What you will do:
1: Copy the stretch from "<% using (Html.BeginForm())" through "a Text Box." in the ASP.NET MVC article, word for word.
2: In the ASP.NET MVC article, where do the Html Helpers check for a field's value before they look in the Model?

Extracted text:
ASP.NET MVC’s Html Helpers Render the Wrong Value!

First things first – oh no they don’t J

But it can look like a bug if you’re not used to MVC, so I thought it worth calling out.

Scenario

Imagine we have a pair of controller actions like this;

[HttpGet]

public ActionResult Index()

{

    var model = new MyModel

    {

        Count = 1

    };

    return View(model);

}

[HttpPost]

public ActionResult Index(MyModel model)

{

    if (!model.Name.StartsWith("Mr"))

        model.Name = "Mr " + model.Name;

  model.Count++;

    return View(model);

}

 

What this is doing should be obvious – we want to increment a counter every time a POST to the Index action occurs, and if they didn’t specify a prefix of “Mr” for their name we add it for them. Easy. The “Index” View to render this looks like this;

<% using (Html.BeginForm())

    { %>

    <%= Html.HiddenFor(m => m.Count)%>

    Name: <%= Html.TextBoxFor(m => m.Name)%>

    <input type="submit" value="Submit" />

<% } %>

This is pretty simple – we’re outputting the Counter as a hidden form field, and letting them type a Name into a Text Box.

The Problem

If you paste these into a solution and give it a try you’ll notice a problem – Name never gets the “Mr” prefix, and our Counter never increments! Instead, they just display exactly as they were POST-ed to the server. Set a breakpoint in the action and inspect the model – you’ll see it is being updated as expected within the action, yet still the changes are not rendered. So what’s going on?

Why?

ASP.NET MVC assumes that if you’re rendering a View in response to an HTTP POST, and you’re using the Html Helpers, then you are most likely to be redisplaying a form that has failed validation. Therefore, the Html Helpers actually check in ModelState for the value to display in a field before they look in the Model. This enables them to redisplay erroneous data that was entered by the user, and a matching error message if needed.

Since our [HttpPost] overload of Index relies on Model Binding to parse the POST data, ModelState has automatically been populated with the values of the fields. In our action we change the Model data (not the ModelState), but the Html Helpers (i.e. Html.Hidden and Html.TextBox) check ModelState first… and so display the values that were received by the action, not those we modified.

To prove this, make a tiny temporary change to the second action;

[HttpPost]

public ActionResult Index(MyModel model)

{

    if (!model.Name.StartsWith("Mr"))

        model.Name = "Mr " + model.Name;

  model.Count++;

  ModelState.Clear();

    return View(model);

}

This call to clear the ModelState will mean that the View now works as we expected. However, I wouldn’t recommend this as a long term solution. In reality, there are a few possible solutions;

1. If we want to display a confirmation page, we should be using the Post-Redirect-Get pattern, and not displaying this content in response to a POST. This means a view render during a POST is always a validation failure, which is what the MVC framework expects.

Records supplied:
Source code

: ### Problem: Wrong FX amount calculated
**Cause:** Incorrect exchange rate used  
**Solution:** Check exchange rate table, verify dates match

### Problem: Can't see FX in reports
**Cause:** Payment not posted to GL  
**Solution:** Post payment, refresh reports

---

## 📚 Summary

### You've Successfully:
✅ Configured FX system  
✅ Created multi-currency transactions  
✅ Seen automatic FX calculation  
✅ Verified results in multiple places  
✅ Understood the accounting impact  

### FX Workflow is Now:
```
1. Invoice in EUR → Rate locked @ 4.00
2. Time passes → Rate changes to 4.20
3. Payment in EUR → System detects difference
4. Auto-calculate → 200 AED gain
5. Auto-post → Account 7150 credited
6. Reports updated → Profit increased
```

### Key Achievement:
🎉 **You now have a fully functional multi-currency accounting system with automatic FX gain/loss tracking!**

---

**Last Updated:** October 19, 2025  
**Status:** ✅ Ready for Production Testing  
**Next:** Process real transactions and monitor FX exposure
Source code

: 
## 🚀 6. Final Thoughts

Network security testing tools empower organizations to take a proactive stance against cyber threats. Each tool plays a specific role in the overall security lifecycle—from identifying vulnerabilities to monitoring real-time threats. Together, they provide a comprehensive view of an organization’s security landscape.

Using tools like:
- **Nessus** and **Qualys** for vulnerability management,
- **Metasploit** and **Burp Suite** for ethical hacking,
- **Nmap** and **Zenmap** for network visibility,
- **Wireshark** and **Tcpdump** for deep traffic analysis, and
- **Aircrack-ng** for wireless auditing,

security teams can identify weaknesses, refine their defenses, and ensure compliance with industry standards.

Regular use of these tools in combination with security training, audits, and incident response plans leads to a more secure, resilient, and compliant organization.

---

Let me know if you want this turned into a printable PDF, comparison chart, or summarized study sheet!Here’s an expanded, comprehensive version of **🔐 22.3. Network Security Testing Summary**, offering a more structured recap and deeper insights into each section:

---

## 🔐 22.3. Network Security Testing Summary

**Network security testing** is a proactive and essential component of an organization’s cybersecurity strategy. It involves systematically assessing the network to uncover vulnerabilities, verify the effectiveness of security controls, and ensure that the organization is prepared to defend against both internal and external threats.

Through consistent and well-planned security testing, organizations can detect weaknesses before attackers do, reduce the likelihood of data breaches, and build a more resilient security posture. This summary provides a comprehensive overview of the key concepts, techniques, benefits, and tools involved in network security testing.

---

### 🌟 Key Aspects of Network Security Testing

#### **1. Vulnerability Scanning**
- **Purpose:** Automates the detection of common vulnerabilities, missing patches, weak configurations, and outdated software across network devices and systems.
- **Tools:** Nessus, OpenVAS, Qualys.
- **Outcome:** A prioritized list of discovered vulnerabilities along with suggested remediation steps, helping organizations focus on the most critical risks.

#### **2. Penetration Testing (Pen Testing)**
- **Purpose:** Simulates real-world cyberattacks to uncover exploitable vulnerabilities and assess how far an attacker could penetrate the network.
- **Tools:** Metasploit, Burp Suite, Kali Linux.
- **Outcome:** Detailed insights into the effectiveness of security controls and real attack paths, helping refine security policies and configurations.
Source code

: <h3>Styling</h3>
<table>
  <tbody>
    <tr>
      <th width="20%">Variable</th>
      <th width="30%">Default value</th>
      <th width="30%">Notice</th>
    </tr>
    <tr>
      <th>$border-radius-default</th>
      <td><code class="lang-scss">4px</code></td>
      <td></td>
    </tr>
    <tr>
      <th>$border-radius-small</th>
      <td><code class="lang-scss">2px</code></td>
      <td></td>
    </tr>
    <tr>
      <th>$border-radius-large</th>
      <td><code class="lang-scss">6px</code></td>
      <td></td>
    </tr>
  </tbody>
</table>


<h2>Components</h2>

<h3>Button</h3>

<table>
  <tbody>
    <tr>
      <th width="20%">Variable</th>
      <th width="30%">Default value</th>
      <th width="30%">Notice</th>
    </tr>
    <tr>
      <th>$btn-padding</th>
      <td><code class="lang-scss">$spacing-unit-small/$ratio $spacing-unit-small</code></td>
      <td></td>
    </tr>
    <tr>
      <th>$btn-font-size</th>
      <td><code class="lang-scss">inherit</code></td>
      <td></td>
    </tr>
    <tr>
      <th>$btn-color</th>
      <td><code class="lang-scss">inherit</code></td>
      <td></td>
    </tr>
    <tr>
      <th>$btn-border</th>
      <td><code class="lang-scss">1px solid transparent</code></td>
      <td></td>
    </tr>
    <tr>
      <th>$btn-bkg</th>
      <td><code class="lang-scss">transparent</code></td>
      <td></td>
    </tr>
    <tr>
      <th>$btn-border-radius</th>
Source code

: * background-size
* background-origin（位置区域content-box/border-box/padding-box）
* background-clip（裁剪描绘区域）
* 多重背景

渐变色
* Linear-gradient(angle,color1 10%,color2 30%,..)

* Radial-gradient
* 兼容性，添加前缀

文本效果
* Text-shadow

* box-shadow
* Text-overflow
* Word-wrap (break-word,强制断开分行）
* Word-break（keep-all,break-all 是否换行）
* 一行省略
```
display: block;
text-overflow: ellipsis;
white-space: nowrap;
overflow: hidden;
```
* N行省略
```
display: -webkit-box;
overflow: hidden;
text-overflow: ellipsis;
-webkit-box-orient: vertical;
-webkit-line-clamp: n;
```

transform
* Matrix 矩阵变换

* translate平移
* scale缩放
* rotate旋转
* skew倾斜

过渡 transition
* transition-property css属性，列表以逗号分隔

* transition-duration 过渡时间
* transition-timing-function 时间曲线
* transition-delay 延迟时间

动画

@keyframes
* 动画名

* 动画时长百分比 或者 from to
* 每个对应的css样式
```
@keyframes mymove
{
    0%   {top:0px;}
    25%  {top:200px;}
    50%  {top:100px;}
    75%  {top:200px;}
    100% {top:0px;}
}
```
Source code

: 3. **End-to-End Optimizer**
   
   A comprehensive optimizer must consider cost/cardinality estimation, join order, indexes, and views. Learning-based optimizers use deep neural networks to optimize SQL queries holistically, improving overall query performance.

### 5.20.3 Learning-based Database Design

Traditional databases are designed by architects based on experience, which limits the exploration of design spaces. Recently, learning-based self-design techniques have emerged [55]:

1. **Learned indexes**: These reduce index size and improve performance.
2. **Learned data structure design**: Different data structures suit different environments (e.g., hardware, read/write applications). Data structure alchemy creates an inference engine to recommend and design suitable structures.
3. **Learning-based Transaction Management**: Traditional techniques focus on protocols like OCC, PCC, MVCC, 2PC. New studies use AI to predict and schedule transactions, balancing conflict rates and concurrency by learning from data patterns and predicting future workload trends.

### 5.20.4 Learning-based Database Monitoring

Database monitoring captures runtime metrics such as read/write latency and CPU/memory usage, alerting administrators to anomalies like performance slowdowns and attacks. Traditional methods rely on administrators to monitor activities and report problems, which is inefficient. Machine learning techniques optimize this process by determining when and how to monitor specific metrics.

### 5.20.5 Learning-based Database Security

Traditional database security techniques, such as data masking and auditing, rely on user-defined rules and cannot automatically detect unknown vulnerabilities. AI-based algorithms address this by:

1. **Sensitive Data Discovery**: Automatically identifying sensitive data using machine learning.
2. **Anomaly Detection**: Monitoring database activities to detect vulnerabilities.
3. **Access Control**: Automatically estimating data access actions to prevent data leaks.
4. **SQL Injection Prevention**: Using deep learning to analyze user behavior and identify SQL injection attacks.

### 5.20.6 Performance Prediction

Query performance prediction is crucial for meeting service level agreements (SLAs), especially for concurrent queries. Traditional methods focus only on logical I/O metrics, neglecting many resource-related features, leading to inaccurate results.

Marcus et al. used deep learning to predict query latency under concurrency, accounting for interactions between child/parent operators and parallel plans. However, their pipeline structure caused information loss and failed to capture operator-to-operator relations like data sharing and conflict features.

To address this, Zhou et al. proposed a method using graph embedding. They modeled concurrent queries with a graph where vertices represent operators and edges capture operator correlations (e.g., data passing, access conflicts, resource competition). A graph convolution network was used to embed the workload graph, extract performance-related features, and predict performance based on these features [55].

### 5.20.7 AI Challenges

Answers by task:
1:
<% using (Html.BeginForm())

    { %>

    <%= Html.HiddenFor(m => m.Count)%>

    Name: <%= Html.TextBoxFor(m => m.Name)%>

    <input type="submit" value="Submit" />

<% } %>

This is pretty simple – we’re outputting the Counter as a hidden form field, and letting them type a Name into a Text Box.

2: In ModelState.